Kultusministerium startet Kampagne für Alphabetisierung

Porsche-Betriebsratschef Uwe Hück ist „Botschafter“
 
Staatssekretärin Marion v. Wartenberg: Gemeinsam wollen wir erreichen, dass Menschen ihre Ängste überwinden und besser schreiben, lesen und rechnen lernen

Das Kultusministerium startet eine neue Kampagne, um die rund eine Million Erwachsenen im Land mit Lese- und Schreibschwierigkeiten stärker dabei zu unterstützen, aus ihrer Anonymität herauszufinden und sich weiterzubilden. „Gemeinsam wollen wir erreichen, dass Menschen ihre Ängste überwinden und besser schreiben, lesen und rechnen lernen. Und wir wollen in Wirtschaft und Gesellschaft dafür werben, diese Menschen zu unterstützen“, erklärte Staatssekretärin Marion v. Wartenberg heute (23. Oktober). Die Kampagne umfasst drei Bestandteile: Erstens werden die Lernangebote und Kurse ausgebaut. Zweitens wird durch eine Fachstelle beim Volkshochschulverband die Kompetenz für Alphabetisierung und Grundbildung in Baden-Württemberg gebündelt. Drittens soll die Kampagne die Öffentlichkeit sowie insbesondere Arbeitgeber in Wirtschaft und Verwaltung stärker für die Thematik sensibilisieren. Mit dieser Kampagne beteiligt sich das Land auch an der neuen Nationalen Dekade des Bundes zur Alphabetisierung und Grundbildung.

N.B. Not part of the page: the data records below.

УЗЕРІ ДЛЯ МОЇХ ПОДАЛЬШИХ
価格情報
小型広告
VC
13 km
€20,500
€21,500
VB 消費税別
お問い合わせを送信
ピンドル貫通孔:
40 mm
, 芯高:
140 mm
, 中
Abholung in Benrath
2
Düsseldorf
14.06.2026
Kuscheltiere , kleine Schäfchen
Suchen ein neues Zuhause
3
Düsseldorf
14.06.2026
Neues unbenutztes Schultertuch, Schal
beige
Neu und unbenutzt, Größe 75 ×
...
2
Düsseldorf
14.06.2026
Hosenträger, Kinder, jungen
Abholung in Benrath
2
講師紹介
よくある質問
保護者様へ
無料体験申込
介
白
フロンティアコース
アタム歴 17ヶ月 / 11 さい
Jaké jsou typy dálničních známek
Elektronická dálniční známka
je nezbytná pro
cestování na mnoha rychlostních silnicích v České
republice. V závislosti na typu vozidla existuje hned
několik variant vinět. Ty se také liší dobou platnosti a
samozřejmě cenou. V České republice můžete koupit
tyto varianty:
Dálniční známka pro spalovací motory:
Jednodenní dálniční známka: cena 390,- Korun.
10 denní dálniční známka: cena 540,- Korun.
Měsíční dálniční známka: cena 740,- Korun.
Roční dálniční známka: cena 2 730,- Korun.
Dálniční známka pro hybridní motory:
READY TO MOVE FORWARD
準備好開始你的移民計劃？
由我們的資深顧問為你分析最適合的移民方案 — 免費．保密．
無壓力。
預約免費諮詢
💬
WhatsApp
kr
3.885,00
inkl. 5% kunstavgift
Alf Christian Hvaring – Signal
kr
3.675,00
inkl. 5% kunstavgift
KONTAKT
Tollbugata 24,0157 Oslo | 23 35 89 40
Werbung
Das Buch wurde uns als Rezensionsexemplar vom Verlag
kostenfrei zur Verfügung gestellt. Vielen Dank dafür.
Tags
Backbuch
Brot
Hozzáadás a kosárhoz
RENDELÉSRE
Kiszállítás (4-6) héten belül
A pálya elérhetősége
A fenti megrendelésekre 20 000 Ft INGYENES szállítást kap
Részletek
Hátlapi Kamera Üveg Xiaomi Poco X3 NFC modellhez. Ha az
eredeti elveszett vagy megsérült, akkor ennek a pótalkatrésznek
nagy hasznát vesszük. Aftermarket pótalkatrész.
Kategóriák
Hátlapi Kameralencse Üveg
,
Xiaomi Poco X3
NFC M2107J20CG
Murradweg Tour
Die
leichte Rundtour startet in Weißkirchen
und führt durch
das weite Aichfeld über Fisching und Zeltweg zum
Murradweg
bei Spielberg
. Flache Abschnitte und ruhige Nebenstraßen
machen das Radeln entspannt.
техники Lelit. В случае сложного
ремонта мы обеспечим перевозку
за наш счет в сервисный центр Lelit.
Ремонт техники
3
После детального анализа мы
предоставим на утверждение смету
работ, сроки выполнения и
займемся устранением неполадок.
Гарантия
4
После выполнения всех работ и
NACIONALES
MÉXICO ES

Porsche-Betriebsratschef Uwe Hück wird sich als neuer „Botschafter“ für Alphabetisierung einbringen. „Ich weiß aus eigener Erfahrung, dass funktionale Analphabeten, also Menschen, die aus vielerlei Gründen und Schicksalen nur schlecht lesen, schreiben oder rechnen können, nicht weniger intelligent sind. Sie haben meist aus einem Schicksal heraus nie lesen und schreiben gelernt. Wir müssen sie aus der sozialen Isolation holen. Sie brauchen eine Chance, man muss ihnen Mut machen und das führt zu Intelligenz“, betonte Uwe Hück anlässlich des Kampagnenstarts.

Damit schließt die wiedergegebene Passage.